Fan behavior: How has the U.S. escaped bigotry in the stands?
[UPDATE: February 9, 2007: Several stadiums in Italy are banning fans because of security concerns following last week's death of a police officer during riots at a game in Sicily.]
Not surprisingly, sportswriters do not cover spectators in the stands too often. There is the game action, interviewing players and coaches, and, well, the fans are a complex mass of people cheering, booing, sitting silently, leaving early. The networks are trying to package a game so they are used as props: zoom-in on the guy painted green, or the toothy blonde...On the face of it, there is not much to the people watching the game. At soccer matches around the world, however, fans are a much bigger part of the story, and usually for all the wrong reasons. In Paris after a soccer match a few weeks ago, a black police officer protecting a Jewish fan shot a young man to death and wounded another while under attack from supporters hurling racist and anti-Semitic epithets. The incident followed a match between Paris Saint-Germain and Hapoel Tel Aviva. The examples are endless and frequent.
Although American fan behavior can be boorish, and a riot in a 2004 Pacers-Pistons game even become the story of the NBA season, U.S. fandom is not dominated by overt racism, as is the case in European soccer stadiums in which racial taunts are not uncommon. In fact, French national and Arsenal star Thierry Henry has headed a campaign against racism. (For further reading, check out one of my favorite sports books, Among The Thugs, about Manchester United supporters, and unruly fan behavior.)
But it begs the question: why aren't there more social problems reflected in the stands in the United States?
"In England local football (soccer) clubs have traditionally been characterized by a kind of local 'neighborhood patriotism' and their audiences and players have, for much of the history of the sport, been drawn from sections of the local white working class," John Williams, a senior lecturer at the University of Leicester's Centre for the Sociology of Sport, told me. "In such communities--and in the sport itself--a conservative territoriality and resistance to 'difference' and change has historically been quite strong. Mass black immigration to the UK only really occurred in the 1950s and black soccer players only made the breakthrough in soccer here very late on, in the 1970s--when they faced real racism, as a consequence."

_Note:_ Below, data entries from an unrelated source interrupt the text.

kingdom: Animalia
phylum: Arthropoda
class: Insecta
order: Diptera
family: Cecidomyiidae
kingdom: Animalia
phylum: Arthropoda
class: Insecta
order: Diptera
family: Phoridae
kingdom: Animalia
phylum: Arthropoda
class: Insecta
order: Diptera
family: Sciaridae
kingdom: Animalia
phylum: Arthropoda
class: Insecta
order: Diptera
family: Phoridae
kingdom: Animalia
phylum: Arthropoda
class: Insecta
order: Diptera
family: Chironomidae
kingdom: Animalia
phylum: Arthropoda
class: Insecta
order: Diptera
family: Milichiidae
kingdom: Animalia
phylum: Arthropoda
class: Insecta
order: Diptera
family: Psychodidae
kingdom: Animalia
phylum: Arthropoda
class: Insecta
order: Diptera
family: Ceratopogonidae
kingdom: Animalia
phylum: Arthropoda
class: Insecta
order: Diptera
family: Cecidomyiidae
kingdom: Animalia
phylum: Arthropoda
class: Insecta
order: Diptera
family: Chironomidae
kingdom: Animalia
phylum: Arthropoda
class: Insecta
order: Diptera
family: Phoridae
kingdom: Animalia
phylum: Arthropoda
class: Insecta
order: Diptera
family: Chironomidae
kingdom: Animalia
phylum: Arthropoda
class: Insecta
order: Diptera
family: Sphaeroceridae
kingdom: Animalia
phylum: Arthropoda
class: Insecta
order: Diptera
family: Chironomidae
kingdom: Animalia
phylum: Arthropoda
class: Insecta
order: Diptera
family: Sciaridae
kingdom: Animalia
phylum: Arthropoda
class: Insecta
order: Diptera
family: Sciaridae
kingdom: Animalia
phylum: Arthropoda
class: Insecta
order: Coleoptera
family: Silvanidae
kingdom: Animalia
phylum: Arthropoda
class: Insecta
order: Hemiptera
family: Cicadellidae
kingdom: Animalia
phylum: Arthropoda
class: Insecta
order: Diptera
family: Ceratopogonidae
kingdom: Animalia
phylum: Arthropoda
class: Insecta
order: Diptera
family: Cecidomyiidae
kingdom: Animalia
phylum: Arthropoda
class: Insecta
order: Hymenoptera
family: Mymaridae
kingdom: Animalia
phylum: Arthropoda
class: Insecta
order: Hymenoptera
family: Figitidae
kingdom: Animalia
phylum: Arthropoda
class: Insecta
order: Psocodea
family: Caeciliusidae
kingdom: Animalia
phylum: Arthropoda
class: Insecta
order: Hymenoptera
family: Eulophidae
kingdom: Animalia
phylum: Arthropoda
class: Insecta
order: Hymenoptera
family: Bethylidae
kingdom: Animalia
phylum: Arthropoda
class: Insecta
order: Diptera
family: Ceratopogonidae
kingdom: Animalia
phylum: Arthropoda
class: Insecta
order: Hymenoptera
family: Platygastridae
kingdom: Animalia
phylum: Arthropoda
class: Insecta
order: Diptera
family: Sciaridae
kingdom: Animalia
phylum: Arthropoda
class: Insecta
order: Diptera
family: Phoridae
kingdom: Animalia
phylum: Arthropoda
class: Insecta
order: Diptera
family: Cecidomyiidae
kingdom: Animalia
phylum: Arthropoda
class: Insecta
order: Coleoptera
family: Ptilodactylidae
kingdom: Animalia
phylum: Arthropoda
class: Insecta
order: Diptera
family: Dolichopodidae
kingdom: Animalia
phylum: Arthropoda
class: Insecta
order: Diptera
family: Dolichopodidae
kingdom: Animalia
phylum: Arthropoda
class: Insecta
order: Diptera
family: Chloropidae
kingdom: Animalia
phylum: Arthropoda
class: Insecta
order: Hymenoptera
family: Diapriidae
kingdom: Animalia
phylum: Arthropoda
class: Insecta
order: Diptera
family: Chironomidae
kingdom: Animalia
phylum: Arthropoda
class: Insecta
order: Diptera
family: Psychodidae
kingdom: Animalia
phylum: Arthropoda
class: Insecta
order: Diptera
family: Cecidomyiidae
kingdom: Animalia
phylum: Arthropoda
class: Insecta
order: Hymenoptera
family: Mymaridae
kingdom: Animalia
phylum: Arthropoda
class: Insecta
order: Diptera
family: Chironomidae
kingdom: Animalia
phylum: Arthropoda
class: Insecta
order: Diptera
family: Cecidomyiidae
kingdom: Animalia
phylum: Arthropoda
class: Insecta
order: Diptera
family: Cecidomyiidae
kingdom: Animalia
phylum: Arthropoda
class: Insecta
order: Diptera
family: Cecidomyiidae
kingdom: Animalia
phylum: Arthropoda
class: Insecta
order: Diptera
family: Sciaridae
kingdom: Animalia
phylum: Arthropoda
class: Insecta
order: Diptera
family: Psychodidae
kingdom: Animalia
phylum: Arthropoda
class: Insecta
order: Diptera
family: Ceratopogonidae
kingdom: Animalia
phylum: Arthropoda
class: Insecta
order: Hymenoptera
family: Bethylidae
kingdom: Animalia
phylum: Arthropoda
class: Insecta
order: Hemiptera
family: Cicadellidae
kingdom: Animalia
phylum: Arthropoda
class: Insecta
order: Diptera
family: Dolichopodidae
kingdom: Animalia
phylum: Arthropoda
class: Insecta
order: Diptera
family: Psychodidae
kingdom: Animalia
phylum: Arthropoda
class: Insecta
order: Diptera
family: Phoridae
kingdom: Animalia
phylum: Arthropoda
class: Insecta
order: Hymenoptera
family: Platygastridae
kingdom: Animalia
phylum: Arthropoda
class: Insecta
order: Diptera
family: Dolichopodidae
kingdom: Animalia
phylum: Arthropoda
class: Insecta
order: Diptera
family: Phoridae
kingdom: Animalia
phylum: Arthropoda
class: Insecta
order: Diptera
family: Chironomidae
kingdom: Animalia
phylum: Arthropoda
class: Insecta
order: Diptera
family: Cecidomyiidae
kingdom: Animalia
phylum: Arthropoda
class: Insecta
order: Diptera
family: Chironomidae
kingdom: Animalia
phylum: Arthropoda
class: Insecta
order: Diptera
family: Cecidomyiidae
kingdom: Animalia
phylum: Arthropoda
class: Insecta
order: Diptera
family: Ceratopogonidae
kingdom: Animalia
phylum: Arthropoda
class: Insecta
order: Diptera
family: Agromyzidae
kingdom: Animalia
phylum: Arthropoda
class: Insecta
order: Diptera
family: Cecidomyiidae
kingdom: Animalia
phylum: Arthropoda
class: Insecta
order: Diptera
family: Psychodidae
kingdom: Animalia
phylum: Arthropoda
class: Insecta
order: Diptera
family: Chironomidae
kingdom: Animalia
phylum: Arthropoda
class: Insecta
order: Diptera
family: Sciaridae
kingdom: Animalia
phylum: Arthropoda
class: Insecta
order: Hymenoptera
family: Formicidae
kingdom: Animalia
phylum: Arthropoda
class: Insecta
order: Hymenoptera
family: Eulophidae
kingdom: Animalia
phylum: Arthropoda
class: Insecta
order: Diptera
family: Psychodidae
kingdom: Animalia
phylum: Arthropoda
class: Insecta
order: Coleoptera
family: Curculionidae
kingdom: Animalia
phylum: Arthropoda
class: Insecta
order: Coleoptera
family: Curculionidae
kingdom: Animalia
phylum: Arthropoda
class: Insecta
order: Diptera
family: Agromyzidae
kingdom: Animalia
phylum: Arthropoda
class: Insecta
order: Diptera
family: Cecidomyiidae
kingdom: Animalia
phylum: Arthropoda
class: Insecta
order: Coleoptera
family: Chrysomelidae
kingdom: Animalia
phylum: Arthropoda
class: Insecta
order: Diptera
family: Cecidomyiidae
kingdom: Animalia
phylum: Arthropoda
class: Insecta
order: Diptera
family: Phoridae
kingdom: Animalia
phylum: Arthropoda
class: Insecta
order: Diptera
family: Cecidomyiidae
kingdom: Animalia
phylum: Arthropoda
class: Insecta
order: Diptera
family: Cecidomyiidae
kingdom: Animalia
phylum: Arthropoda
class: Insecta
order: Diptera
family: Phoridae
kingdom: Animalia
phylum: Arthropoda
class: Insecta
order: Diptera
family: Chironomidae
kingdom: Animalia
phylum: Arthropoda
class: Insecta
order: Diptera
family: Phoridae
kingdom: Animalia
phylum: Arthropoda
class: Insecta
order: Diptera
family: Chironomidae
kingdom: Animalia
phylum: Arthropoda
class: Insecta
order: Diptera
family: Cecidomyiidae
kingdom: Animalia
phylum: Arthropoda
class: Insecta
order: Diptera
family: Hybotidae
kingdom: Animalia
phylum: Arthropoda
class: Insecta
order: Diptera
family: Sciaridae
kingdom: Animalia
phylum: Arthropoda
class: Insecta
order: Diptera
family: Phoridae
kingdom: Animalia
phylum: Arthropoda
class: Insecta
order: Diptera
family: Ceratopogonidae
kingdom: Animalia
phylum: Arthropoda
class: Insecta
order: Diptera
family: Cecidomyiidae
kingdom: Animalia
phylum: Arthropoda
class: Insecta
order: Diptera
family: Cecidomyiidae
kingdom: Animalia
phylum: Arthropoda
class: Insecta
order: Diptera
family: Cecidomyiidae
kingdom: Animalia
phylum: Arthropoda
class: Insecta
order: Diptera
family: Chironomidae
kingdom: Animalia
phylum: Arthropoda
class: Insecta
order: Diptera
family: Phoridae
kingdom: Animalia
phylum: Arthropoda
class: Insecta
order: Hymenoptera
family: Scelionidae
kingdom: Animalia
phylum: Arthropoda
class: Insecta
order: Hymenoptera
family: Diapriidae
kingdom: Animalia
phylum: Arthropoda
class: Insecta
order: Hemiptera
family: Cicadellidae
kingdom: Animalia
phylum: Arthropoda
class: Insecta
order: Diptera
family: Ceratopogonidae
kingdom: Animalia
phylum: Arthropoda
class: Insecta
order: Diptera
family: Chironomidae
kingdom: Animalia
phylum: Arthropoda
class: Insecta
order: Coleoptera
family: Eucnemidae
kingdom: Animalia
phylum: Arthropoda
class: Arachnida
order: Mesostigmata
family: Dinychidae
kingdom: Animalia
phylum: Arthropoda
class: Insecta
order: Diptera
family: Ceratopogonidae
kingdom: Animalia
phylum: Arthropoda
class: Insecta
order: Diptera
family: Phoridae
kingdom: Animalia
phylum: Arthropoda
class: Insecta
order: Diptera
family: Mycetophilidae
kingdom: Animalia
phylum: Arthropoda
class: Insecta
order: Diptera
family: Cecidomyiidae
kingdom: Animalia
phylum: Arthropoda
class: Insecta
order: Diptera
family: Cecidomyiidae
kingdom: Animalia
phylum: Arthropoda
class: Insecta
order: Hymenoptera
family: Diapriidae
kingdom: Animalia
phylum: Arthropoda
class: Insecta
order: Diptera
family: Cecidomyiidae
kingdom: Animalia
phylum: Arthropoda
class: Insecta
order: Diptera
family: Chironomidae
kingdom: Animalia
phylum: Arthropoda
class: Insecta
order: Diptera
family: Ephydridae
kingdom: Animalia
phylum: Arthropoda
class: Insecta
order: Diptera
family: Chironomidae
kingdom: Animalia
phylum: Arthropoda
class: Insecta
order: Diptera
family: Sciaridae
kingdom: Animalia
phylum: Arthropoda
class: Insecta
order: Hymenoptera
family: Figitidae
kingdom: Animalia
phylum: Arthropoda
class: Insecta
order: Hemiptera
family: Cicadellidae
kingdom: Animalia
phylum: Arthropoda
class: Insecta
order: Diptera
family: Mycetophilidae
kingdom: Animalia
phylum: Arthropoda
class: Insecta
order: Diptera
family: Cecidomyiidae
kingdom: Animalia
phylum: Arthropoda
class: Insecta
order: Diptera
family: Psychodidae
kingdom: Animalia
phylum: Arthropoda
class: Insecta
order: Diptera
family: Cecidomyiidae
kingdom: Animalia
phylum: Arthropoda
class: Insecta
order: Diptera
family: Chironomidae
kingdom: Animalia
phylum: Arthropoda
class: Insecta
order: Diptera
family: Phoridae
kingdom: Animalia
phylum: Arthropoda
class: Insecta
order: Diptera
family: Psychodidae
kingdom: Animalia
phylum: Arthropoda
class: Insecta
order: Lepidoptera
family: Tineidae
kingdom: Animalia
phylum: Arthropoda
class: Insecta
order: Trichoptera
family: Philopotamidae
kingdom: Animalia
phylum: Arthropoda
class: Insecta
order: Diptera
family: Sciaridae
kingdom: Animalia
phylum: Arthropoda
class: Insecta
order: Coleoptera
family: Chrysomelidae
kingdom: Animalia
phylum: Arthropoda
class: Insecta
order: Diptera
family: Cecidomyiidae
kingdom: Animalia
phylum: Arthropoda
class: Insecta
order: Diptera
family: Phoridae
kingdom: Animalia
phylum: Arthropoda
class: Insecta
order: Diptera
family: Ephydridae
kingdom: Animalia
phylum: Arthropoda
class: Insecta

In my research of American football (the equivalent, fanwise, of soccer in the rest of the world) of the earlier part of the century, there is on-the-field violence--sometimes much worse than exhibited in today's game--but the reporters covering the games did not talk about any disturbances in the stands and, for the most part, this relative peace has gone on for one hundred years. I don't mean to be pie-in-the-sky here. Of course, there has been racism--segregated seating, for example--but there is no comparison to modern U.S. fans and European soccer supporters. While U.S. supporters scream at opposing players, and players on their own teams who are not performing well (the Yankees Alex Rodriguez, for example), and sometimes get out of control, U.S. fans are a fairly respectful bunch, at least on the surface. It's always amazing how dumb luck, not some sort of cultural superiority, prevails in social structures.
"English soccer fans have often used racism as a convenient way of baiting rival fans," says Williams. "Unlike in sport in the USA, soccer invites opposing white fans into other parts of the stadium to watch the game. This means that 'us' and 'them' oppositions are powerful and immediate features of stadium cultures in the UK. Abusing rival black players can aid well with such sentiments, of course. There are no segregated opposing fans to bait in US sport, using racism as the instrument, as there are in England. In most US sports--certainly in football and basketball--blacks make up the majority of the top players now, and this has been the case for some time. Mobilising racism in the crowd in this context would be pretty difficult."